WHAT TO DO
1) In the passage on plotting an implicit function in MATLAB, which function does the author use to avoid creating complex numbers when x is negative?
2) Pick up the passage on plotting an implicit function in MATLAB after its last sentence and continue it.

TEXT PASSAGE
Bearbeitet: John D'Errico am 17 Apr. 2024

In MATLAB Online öffnen

Since in reality, you have what is called an implicit function, we want to use fimplicit. I might do it like this:

fun = @(x,y) (1 - 3.*nthroot(x,3).^2 + 3.*nthroot(x,3).^4 - x.^2) - y.^2;

That is, you will get the negative branch of the curve by squaring the square root. fimplicit does the heavy lifting for you here.

fimplicit(fun,[-1,1,-1,1])

grid on

xlabel 'X'

ylabel 'Y'

Note my use of nthroot protects me from having problems when x is negative. This avoids creating complex numbers. For example, the real cube root of -2 is

nthroot(-0.5,3)
ans = -0.7937

Therefore, the real 2/3 power of -2 can be found by squaring that result.

PROVIDED DATA
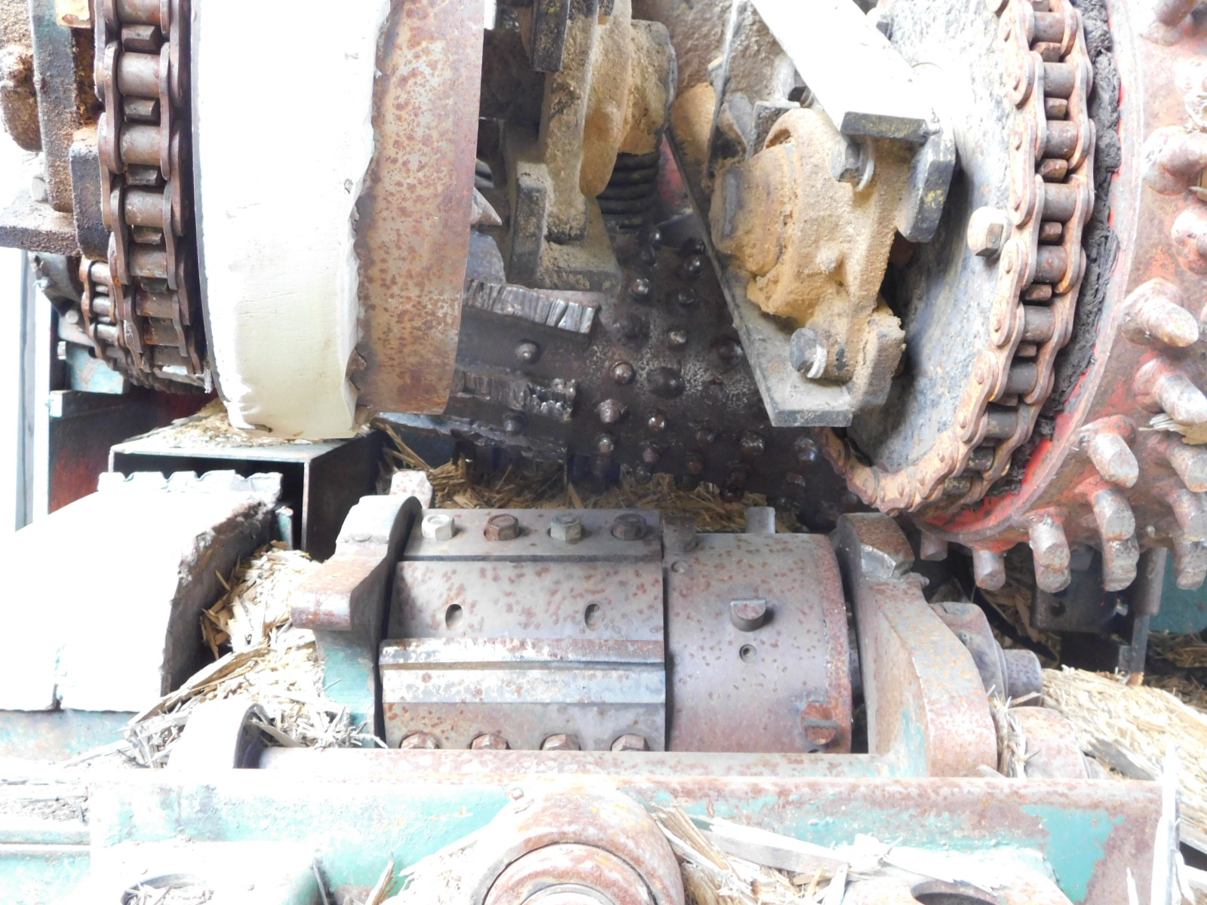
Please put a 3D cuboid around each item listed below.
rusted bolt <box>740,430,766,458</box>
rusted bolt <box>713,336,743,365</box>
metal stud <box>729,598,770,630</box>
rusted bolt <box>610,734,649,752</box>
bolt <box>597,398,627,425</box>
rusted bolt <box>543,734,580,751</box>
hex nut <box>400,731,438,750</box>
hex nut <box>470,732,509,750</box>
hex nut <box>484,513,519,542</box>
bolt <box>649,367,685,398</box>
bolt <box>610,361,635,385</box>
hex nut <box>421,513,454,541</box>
[{"bbox_3d":[0.145,-0.009,1.220,0.026,0.026,0.022,-2,25,-4],"label":"rusted bolt"},{"bbox_3d":[0.124,-0.101,1.250,0.029,0.029,0.022,1,-5,-10],"label":"rusted bolt"},{"bbox_3d":[0.107,0.119,0.922,0.026,0.017,0.021,-2,-31,4],"label":"metal stud"},{"bbox_3d":[0.019,0.219,0.905,0.027,0.025,0.013,0,15,0],"label":"rusted bolt"},{"bbox_3d":[0.008,-0.041,1.250,0.027,0.026,0.022,3,22,7],"label":"bolt"},{"bbox_3d":[-0.031,0.218,0.905,0.027,0.025,0.013,0,15,0],"label":"rusted bolt"},{"bbox_3d":[-0.133,0.217,0.905,0.027,0.025,0.013,0,15,0],"label":"hex nut"},{"bbox_3d":[-0.082,0.218,0.905,0.027,0.025,0.013,0,15,0],"label":"hex nut"},{"bbox_3d":[-0.081,0.060,1.000,0.027,0.013,0.025,0,24,0],"label":"hex nut"},{"bbox_3d":[0.063,-0.070,1.250,0.034,0.031,0.022,0,0,-5],"label":"bolt"},{"bbox_3d":[0.019,-0.079,1.250,0.024,0.024,0.020,0,3,5],"label":"bolt"},{"bbox_3d":[-0.132,0.060,1.000,0.026,0.013,0.025,0,24,0],"label":"hex nut"}]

RESULTS OF THE TASKS
1) The author uses nthroot.

2)
nthroot(-0.5,3).^2
ans = 0.6300

The problem of course is if you simply use direct fractional powers, then MATLAB will return ONE of the solutions, but it will choose by default a complex solution for that fractional power. In fact, there are multiple fractional powers we must worry about as solutions. This is only one of them:

(-0.5).^(2/3)
ans = -0.3150 + 0.5456i

I do something similar to deal with the 4/3 power of x. As well, squaring both sides allows fimplicit to plot all 4 branches, for both positive and negative x, as well as positive and negative y.

A bit tricky I'll admit, but, it works, and works correctly, because it deals properly with those nasty fractional powers.

fimplicit is a tremendously useful tool when used carefully.